*** Opening of Listed records ***

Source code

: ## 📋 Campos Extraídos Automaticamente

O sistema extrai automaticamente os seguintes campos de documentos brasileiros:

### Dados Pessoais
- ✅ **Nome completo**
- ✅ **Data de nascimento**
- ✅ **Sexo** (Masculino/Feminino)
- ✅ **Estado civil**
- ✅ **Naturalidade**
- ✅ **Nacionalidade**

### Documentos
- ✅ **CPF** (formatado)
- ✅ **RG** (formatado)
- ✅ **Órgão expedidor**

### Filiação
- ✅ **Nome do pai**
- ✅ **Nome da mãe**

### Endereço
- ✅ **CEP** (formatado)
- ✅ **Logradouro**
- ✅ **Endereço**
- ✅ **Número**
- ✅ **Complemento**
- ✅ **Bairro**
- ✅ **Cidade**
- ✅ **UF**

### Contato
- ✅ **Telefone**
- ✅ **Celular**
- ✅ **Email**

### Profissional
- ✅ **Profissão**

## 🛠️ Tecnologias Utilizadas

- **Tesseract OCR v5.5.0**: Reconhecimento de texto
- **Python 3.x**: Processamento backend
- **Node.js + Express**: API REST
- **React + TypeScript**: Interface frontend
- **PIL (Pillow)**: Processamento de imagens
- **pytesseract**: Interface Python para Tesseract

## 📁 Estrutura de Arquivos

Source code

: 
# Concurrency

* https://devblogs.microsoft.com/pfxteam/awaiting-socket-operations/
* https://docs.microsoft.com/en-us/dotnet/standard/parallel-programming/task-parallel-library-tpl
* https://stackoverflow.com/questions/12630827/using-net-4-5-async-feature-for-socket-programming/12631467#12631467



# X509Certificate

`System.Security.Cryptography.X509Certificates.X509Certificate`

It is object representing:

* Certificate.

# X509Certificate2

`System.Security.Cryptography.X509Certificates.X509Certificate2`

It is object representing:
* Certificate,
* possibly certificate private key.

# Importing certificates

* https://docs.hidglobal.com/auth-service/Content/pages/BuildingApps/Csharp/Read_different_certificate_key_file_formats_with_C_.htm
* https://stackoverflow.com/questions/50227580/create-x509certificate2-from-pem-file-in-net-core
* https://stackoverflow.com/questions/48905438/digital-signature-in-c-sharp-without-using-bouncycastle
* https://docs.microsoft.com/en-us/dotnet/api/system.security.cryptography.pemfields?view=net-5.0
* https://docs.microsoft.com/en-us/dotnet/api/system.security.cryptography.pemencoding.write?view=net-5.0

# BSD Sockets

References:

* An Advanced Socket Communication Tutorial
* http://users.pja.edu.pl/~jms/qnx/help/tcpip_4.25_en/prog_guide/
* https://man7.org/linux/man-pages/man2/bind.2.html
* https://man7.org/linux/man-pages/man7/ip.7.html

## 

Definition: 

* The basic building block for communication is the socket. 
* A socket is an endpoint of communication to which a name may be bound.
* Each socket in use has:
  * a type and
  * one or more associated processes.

*** Close of Listed records ***

-- Instruction --
Check each line of the data above for the word "programming". Report how many lines have it, and nothing else.

-- Response --
2